(Extracted text begins)

Office of Merit Systems Oversight and Effectiveness

Date: January 23, 2001
File Number: [00-0030]
Matter of: [Claimants Name]

OPM Contact: Melissa Drummond

The claimant is a former military member hired locally overseas, who is requesting reconsideration of his agency's decision regarding his entitlement to receive a living quarters allowance (LQA). We accepted the claim on October 11, 2000 and the agency provided information, dated November 29, 2000, which we received on December 12, 2000. For the reasons stated below, we do not have the authority to settle this claim.

The claimant retired from active duty with the [agency] on February 1, 1987, while he was stationed in [country]. He accepted and was appointed to an overseas limited appointment as a "locally hired" civilian employee with the [agency] on September 20, 1987. The claimant did not meet the criteria for LQA entitlement at the time of this appointment. On November 12, 1992, the civilian personnel office (CPO) at [agency], [country] offered the claimant a position. The CPO job offer message stated that, upon arrival in [country], the claimant would be authorized LQA. The claimant accepted the position and was transferred from [country] to [country] on January 19, 1993.

(Extracted text ends)

* _Task item A_:
Can you pull out, word for word, every line of the dataset items from their start down to the line containing "verantwortungsvolle Arbeit. Sie", leaving out the pictures?

(Data supplied begins)

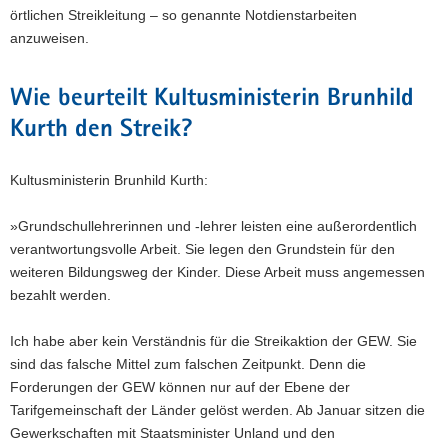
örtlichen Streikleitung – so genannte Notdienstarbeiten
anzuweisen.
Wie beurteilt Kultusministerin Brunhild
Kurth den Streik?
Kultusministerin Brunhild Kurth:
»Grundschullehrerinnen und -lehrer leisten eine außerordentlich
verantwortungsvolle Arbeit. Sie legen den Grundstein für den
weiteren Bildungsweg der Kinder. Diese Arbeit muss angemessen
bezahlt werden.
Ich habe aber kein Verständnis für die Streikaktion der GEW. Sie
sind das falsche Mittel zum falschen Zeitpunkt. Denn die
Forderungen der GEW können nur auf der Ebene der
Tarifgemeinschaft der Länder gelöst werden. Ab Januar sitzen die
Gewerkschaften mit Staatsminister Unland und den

(Data supplied ends)

* _Task item B_:
Would you copy the living quarters allowance decision word for word, everything from "Date: January 23, 2001" down to "settle this claim."?

* _Expected answer A_:
örtlichen Streikleitung – so genannte Notdienstarbeiten
anzuweisen.
Wie beurteilt Kultusministerin Brunhild
Kurth den Streik?
Kultusministerin Brunhild Kurth:
»Grundschullehrerinnen und -lehrer leisten eine außerordentlich
verantwortungsvolle Arbeit. Sie legen den Grundstein für den

* _Expected answer B_:
Date: January 23, 2001
File Number: [00-0030]
Matter of: [Claimants Name]

OPM Contact: Melissa Drummond

The claimant is a former military member hired locally overseas, who is requesting reconsideration of his agency's decision regarding his entitlement to receive a living quarters allowance (LQA). We accepted the claim on October 11, 2000 and the agency provided information, dated November 29, 2000, which we received on December 12, 2000. For the reasons stated below, we do not have the authority to settle this claim.